BEGIN Supplied records
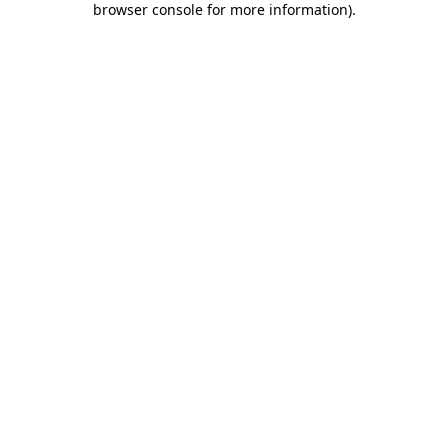
browser console for more information)
.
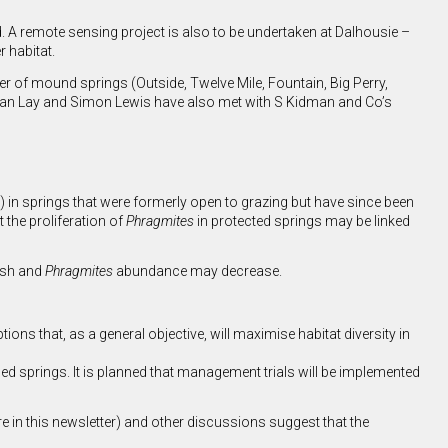
d. A remote sensing project is also to be undertaken at Dalhousie –
 habitat.
er of mound springs (Outside, Twelve Mile, Fountain, Big Perry,
dan Lay and Simon Lewis have also met with S Kidman and Co’s
) in springs that were formerly open to grazing but have since been
the proliferation of
Phragmites
in protected springs may be linked
nish and
Phragmites
abundance may decrease.
s that, as a general objective, will maximise habitat diversity in
ced springs. It is planned that management trials will be implemented
in this newsletter) and other discussions suggest that the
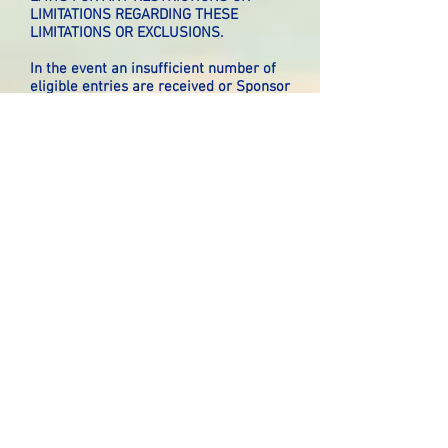
LIMITATIONS REGARDING THESE
LIMITATIONS OR EXCLUSIONS.
In the event an insufficient number of
eligible entries are received or Sponsor
is prevented from awarding prize(s) or
continuing with the Giveaway as
contemplated herein by any event
beyond its control, including but not
limited to fire, flood, natural or man-
made epidemic, earthquake, explosion,
labor dispute or strike, act of God or
public enemy, satellite or equipment
failure, riot or civil disturbance,
terrorist threat or activity, war
(declared or undeclared) or any federal
state or local government law, order, or
regulation, public health crisis (e.g.,
SARS, Swine Flu), order of any court or
jurisdiction, or other cause not
reasonably within Sponsor’s control
(each a “Force Majeure” event or
occurrence), Sponsor shall have the
right to modify, suspend or terminate
the Giveaway.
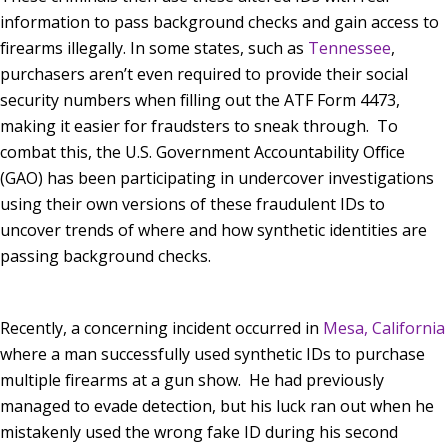
information to pass background checks and gain access to
firearms illegally. In some states, such as
Tennessee
,
purchasers aren’t even required to provide their social
security numbers when filling out the ATF Form 4473,
making it easier for fraudsters to sneak through. To
combat this, the U.S. Government Accountability Office
(GAO) has been participating in undercover investigations
using their own versions of these fraudulent IDs to
uncover trends of where and how synthetic identities are
passing background checks.
Recently, a concerning incident occurred in
Mesa, California
where a man successfully used synthetic IDs to purchase
multiple firearms at a gun show. He had previously
managed to evade detection, but his luck ran out when he
mistakenly used the wrong fake ID during his second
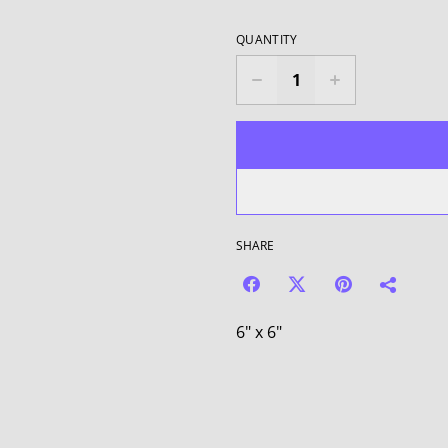
QUANTITY
SHARE
6" x 6"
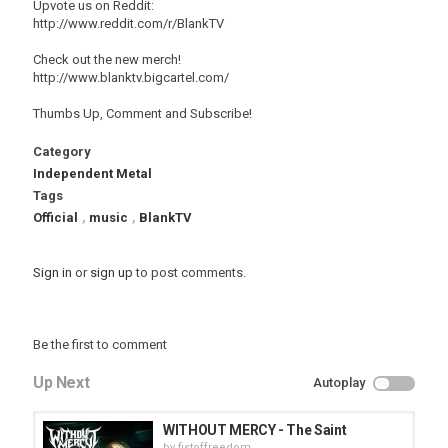
Upvote us on Reddit:
http://www.reddit.com/r/BlankTV
Check out the new merch!
http://www.blanktv.bigcartel.com/
Thumbs Up, Comment and Subscribe!
Category
Independent Metal
Tags
Official
,
music
,
BlankTV
Sign in
or
sign up
to post comments.
Be the first to comment
Up Next
Autoplay
WITHOUT MERCY - The Saint
by
fistoffreedom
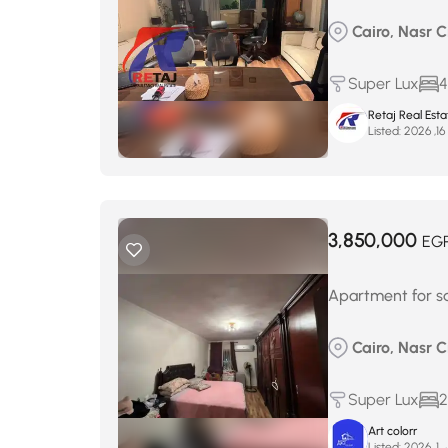
Cairo, Nasr C
Super Lux
4
Retaj Real Est
Listed:
أ
3,850,000
EG
Apartment for s
Cairo, Nasr C
Super Lux
2
Art colorr
Listed:
يناي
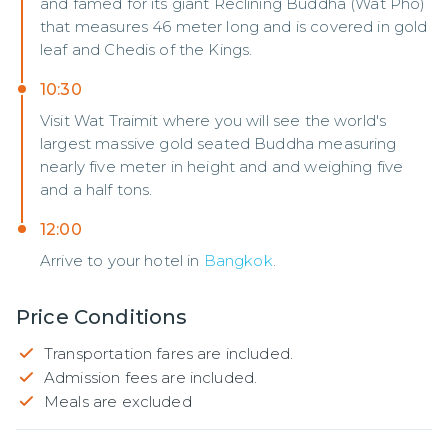
and famed for its giant Reclining Buddha (Wat Pho)
that measures 46 meter long and is covered in gold
leaf and Chedis of the Kings.
10:30
Visit Wat Traimit where you will see the world's
largest massive gold seated Buddha measuring
nearly five meter in height and and weighing five
and a half tons.
12:00
Arrive to your hotel in
Bangkok
.
Price Conditions
Transportation fares are included.
Admission fees are included.
Meals are excluded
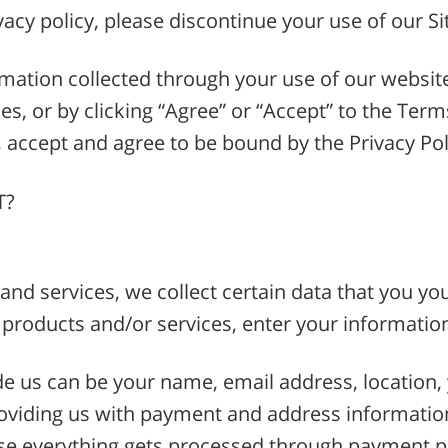
vacy policy, please discontinue your use of our Si
formation collected through your use of our websit
s, or by clicking “Agree” or “Accept” to the Terms
accept and agree to be bound by the Privacy Poli
T?
nd services, we collect certain data that you yours
 products and/or services, enter your informatio
e us can be your name, email address, location, 
roviding us with payment and address informati
se everything gets processed through payment p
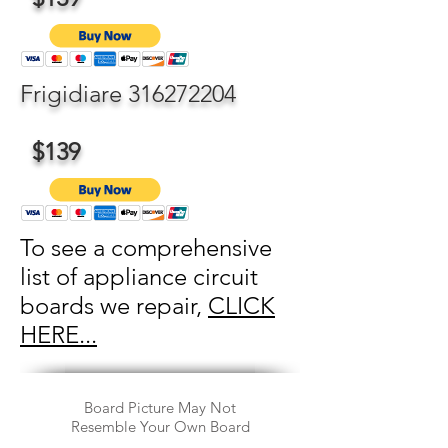
Frigidiare
316272204
$139
To see a comprehensive
list of appliance circuit
boards we repair,
CLICK
HERE...
Board Picture May Not
Resemble Your Own Board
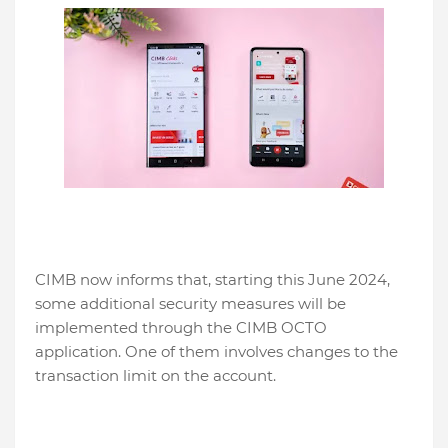
CIMB now informs that, starting this June 2024,
some additional security measures will be
implemented through the CIMB OCTO
application. One of them involves changes to the
transaction limit on the account.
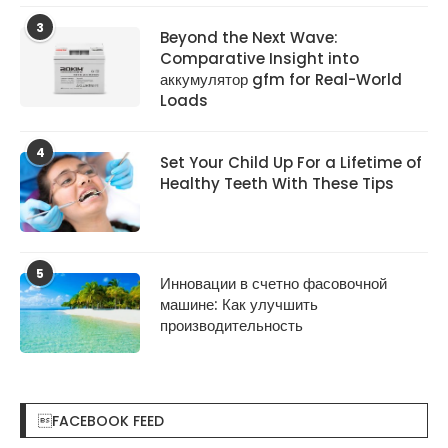
3
Beyond the Next Wave:
Comparative Insight into
аккумулятор gfm for Real-World
Loads
4
Set Your Child Up For a Lifetime of
Healthy Teeth With These Tips
5
Инновации в счетно фасовочной
машине: Как улучшить
производительность
FACEBOOK FEED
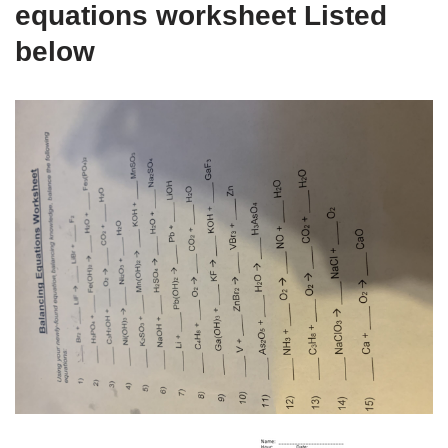
equations worksheet Listed
below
END Supplied records
What the exercise asks: Copy the text of every row above word for word, leaving the pictures out of your answer.

Task answer:
browser console for more information)
.
d. A remote sensing project is also to be undertaken at Dalhousie –
 habitat.
er of mound springs (Outside, Twelve Mile, Fountain, Big Perry,
dan Lay and Simon Lewis have also met with S Kidman and Co’s
) in springs that were formerly open to grazing but have since been
the proliferation of
Phragmites
in protected springs may be linked
nish and
Phragmites
abundance may decrease.
s that, as a general objective, will maximise habitat diversity in
ced springs. It is planned that management trials will be implemented
in this newsletter) and other discussions suggest that the
LIMITATIONS REGARDING THESE
LIMITATIONS OR EXCLUSIONS.
In the event an insufficient number of
eligible entries are received or Sponsor
is prevented from awarding prize(s) or
continuing with the Giveaway as
contemplated herein by any event
beyond its control, including but not
limited to fire, flood, natural or man-
made epidemic, earthquake, explosion,
labor dispute or strike, act of God or
public enemy, satellite or equipment
failure, riot or civil disturbance,
terrorist threat or activity, war
(declared or undeclared) or any federal
state or local government law, order, or
regulation, public health crisis (e.g.,
SARS, Swine Flu), order of any court or
jurisdiction, or other cause not
reasonably within Sponsor’s control
(each a “Force Majeure” event or
occurrence), Sponsor shall have the
right to modify, suspend or terminate
the Giveaway.
information to pass background checks and gain access to
firearms illegally. In some states, such as
Tennessee
,
purchasers aren’t even required to provide their social
security numbers when filling out the ATF Form 4473,
making it easier for fraudsters to sneak through. To
combat this, the U.S. Government Accountability Office
(GAO) has been participating in undercover investigations
using their own versions of these fraudulent IDs to
uncover trends of where and how synthetic identities are
passing background checks.
Recently, a concerning incident occurred in
Mesa, California
where a man successfully used synthetic IDs to purchase
multiple firearms at a gun show. He had previously
managed to evade detection, but his luck ran out when he
mistakenly used the wrong fake ID during his second
QUANTITY
SHARE
6" x 6"
Upvote us on Reddit:
http://www.reddit.com/r/BlankTV
Check out the new merch!
http://www.blanktv.bigcartel.com/
Thumbs Up, Comment and Subscribe!
Category
Independent Metal
Tags
Official
,
music
,
BlankTV
Sign in
or
sign up
to post comments.
Be the first to comment
Up Next
Autoplay
WITHOUT MERCY - The Saint
by
fistoffreedom
Cairo, Nasr C
Super Lux
4
Retaj Real Est
Listed:
أ
3,850,000
EG
Apartment for s
Cairo, Nasr C
Super Lux
2
Art colorr
Listed:
يناي
and famed for its giant Reclining Buddha (Wat Pho)
that measures 46 meter long and is covered in gold
leaf and Chedis of the Kings.
10:30
Visit Wat Traimit where you will see the world's
largest massive gold seated Buddha measuring
nearly five meter in height and and weighing five
and a half tons.
12:00
Arrive to your hotel in
Bangkok
.
Price Conditions
Transportation fares are included.
Admission fees are included.
Meals are excluded
vacy policy, please discontinue your use of our Si
formation collected through your use of our websit
s, or by clicking “Agree” or “Accept” to the Terms
accept and agree to be bound by the Privacy Poli
T?
nd services, we collect certain data that you yours
 products and/or services, enter your informatio
e us can be your name, email address, location, 
roviding us with payment and address informati
se everything gets processed through payment p
Frigidiare
316272204
$139
To see a comprehensive
list of appliance circuit
boards we repair,
CLICK
HERE...
Board Picture May Not
Resemble Your Own Board
CIMB now informs that, starting this June 2024,
some additional security measures will be
implemented through the CIMB OCTO
application. One of them involves changes to the
transaction limit on the account.
3
Beyond the Next Wave:
Comparative Insight into
аккумулятор gfm for Real-World
Loads
4
Set Your Child Up For a Lifetime of
Healthy Teeth With These Tips
5
Инновации в счетно фасовочной
машине: Как улучшить
производительность
FACEBOOK FEED
equations worksheet Listed
below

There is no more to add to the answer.